ASSIGNED TASK: Retype each of the entries below exactly as written.

[Transcribed page contents]
= = = = =

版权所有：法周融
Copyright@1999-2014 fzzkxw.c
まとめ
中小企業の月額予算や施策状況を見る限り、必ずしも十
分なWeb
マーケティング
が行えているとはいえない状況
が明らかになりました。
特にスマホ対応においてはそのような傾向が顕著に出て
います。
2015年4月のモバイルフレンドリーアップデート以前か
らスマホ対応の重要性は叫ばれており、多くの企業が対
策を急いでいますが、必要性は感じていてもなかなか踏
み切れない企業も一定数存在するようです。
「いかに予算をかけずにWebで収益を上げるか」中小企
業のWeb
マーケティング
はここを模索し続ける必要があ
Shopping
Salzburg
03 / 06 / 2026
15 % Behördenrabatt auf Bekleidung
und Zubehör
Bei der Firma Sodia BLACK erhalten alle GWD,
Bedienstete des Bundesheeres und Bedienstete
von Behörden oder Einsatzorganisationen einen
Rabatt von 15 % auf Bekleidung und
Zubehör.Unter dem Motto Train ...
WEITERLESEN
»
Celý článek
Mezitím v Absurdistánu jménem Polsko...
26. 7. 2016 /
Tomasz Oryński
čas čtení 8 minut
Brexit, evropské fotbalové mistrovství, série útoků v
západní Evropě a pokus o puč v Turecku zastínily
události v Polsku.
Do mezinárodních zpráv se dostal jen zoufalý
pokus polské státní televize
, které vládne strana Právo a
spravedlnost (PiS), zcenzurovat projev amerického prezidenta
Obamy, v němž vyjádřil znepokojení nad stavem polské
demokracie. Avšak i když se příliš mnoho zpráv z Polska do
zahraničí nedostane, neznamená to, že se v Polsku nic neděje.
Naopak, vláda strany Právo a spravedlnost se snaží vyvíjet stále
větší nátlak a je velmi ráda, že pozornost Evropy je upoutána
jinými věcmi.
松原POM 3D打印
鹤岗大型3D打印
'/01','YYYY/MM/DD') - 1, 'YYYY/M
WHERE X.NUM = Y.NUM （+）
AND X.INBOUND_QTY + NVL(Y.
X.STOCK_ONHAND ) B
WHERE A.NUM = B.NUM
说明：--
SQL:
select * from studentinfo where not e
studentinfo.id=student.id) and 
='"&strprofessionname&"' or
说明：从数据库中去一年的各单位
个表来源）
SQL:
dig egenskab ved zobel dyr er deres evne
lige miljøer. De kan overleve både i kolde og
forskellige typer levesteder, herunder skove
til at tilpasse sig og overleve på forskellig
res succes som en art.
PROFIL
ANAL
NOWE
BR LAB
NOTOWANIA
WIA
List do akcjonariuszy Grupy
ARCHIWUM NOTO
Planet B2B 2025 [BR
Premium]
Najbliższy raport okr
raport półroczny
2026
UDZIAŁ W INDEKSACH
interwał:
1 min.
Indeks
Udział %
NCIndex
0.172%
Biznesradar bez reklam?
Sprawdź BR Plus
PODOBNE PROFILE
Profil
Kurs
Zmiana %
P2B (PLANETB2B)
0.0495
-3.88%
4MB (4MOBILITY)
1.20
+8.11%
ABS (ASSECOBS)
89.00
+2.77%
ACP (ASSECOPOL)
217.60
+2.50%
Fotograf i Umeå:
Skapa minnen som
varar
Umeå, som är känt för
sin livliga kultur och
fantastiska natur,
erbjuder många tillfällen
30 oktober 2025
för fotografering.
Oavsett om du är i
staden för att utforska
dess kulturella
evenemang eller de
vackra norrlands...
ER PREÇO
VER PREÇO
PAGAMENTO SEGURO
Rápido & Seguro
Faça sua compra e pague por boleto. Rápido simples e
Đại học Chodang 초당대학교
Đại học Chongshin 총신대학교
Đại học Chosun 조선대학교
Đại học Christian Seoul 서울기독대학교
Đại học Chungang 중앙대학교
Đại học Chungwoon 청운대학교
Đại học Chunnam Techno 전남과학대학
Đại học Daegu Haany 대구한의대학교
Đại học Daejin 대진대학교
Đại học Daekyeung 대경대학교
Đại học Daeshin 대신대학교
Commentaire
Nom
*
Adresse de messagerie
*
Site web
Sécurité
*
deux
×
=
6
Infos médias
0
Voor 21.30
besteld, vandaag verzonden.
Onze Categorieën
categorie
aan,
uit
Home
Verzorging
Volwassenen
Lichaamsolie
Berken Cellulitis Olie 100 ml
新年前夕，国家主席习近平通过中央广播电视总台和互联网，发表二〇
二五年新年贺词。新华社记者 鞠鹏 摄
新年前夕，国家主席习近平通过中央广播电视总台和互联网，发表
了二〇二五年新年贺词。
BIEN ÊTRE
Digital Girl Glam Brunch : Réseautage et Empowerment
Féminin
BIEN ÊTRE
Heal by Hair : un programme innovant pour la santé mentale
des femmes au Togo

= = = = =

TASK RESULT:
版权所有：法周融
Copyright@1999-2014 fzzkxw.c
まとめ
中小企業の月額予算や施策状況を見る限り、必ずしも十
分なWeb
マーケティング
が行えているとはいえない状況
が明らかになりました。
特にスマホ対応においてはそのような傾向が顕著に出て
います。
2015年4月のモバイルフレンドリーアップデート以前か
らスマホ対応の重要性は叫ばれており、多くの企業が対
策を急いでいますが、必要性は感じていてもなかなか踏
み切れない企業も一定数存在するようです。
「いかに予算をかけずにWebで収益を上げるか」中小企
業のWeb
マーケティング
はここを模索し続ける必要があ
Shopping
Salzburg
03 / 06 / 2026
15 % Behördenrabatt auf Bekleidung
und Zubehör
Bei der Firma Sodia BLACK erhalten alle GWD,
Bedienstete des Bundesheeres und Bedienstete
von Behörden oder Einsatzorganisationen einen
Rabatt von 15 % auf Bekleidung und
Zubehör.Unter dem Motto Train ...
WEITERLESEN
»
Celý článek
Mezitím v Absurdistánu jménem Polsko...
26. 7. 2016 /
Tomasz Oryński
čas čtení 8 minut
Brexit, evropské fotbalové mistrovství, série útoků v
západní Evropě a pokus o puč v Turecku zastínily
události v Polsku.
Do mezinárodních zpráv se dostal jen zoufalý
pokus polské státní televize
, které vládne strana Právo a
spravedlnost (PiS), zcenzurovat projev amerického prezidenta
Obamy, v němž vyjádřil znepokojení nad stavem polské
demokracie. Avšak i když se příliš mnoho zpráv z Polska do
zahraničí nedostane, neznamená to, že se v Polsku nic neděje.
Naopak, vláda strany Právo a spravedlnost se snaží vyvíjet stále
větší nátlak a je velmi ráda, že pozornost Evropy je upoutána
jinými věcmi.
松原POM 3D打印
鹤岗大型3D打印
'/01','YYYY/MM/DD') - 1, 'YYYY/M
WHERE X.NUM = Y.NUM （+）
AND X.INBOUND_QTY + NVL(Y.
X.STOCK_ONHAND ) B
WHERE A.NUM = B.NUM
说明：--
SQL:
select * from studentinfo where not e
studentinfo.id=student.id) and 
='"&strprofessionname&"' or
说明：从数据库中去一年的各单位
个表来源）
SQL:
dig egenskab ved zobel dyr er deres evne
lige miljøer. De kan overleve både i kolde og
forskellige typer levesteder, herunder skove
til at tilpasse sig og overleve på forskellig
res succes som en art.
PROFIL
ANAL
NOWE
BR LAB
NOTOWANIA
WIA
List do akcjonariuszy Grupy
ARCHIWUM NOTO
Planet B2B 2025 [BR
Premium]
Najbliższy raport okr
raport półroczny
2026
UDZIAŁ W INDEKSACH
interwał:
1 min.
Indeks
Udział %
NCIndex
0.172%
Biznesradar bez reklam?
Sprawdź BR Plus
PODOBNE PROFILE
Profil
Kurs
Zmiana %
P2B (PLANETB2B)
0.0495
-3.88%
4MB (4MOBILITY)
1.20
+8.11%
ABS (ASSECOBS)
89.00
+2.77%
ACP (ASSECOPOL)
217.60
+2.50%
Fotograf i Umeå:
Skapa minnen som
varar
Umeå, som är känt för
sin livliga kultur och
fantastiska natur,
erbjuder många tillfällen
30 oktober 2025
för fotografering.
Oavsett om du är i
staden för att utforska
dess kulturella
evenemang eller de
vackra norrlands...
ER PREÇO
VER PREÇO
PAGAMENTO SEGURO
Rápido & Seguro
Faça sua compra e pague por boleto. Rápido simples e
Đại học Chodang 초당대학교
Đại học Chongshin 총신대학교
Đại học Chosun 조선대학교
Đại học Christian Seoul 서울기독대학교
Đại học Chungang 중앙대학교
Đại học Chungwoon 청운대학교
Đại học Chunnam Techno 전남과학대학
Đại học Daegu Haany 대구한의대학교
Đại học Daejin 대진대학교
Đại học Daekyeung 대경대학교
Đại học Daeshin 대신대학교
Commentaire
Nom
*
Adresse de messagerie
*
Site web
Sécurité
*
deux
×
=
6
Infos médias
0
Voor 21.30
besteld, vandaag verzonden.
Onze Categorieën
categorie
aan,
uit
Home
Verzorging
Volwassenen
Lichaamsolie
Berken Cellulitis Olie 100 ml
新年前夕，国家主席习近平通过中央广播电视总台和互联网，发表二〇
二五年新年贺词。新华社记者 鞠鹏 摄
新年前夕，国家主席习近平通过中央广播电视总台和互联网，发表
了二〇二五年新年贺词。
BIEN ÊTRE
Digital Girl Glam Brunch : Réseautage et Empowerment
Féminin
BIEN ÊTRE
Heal by Hair : un programme innovant pour la santé mentale
des femmes au Togo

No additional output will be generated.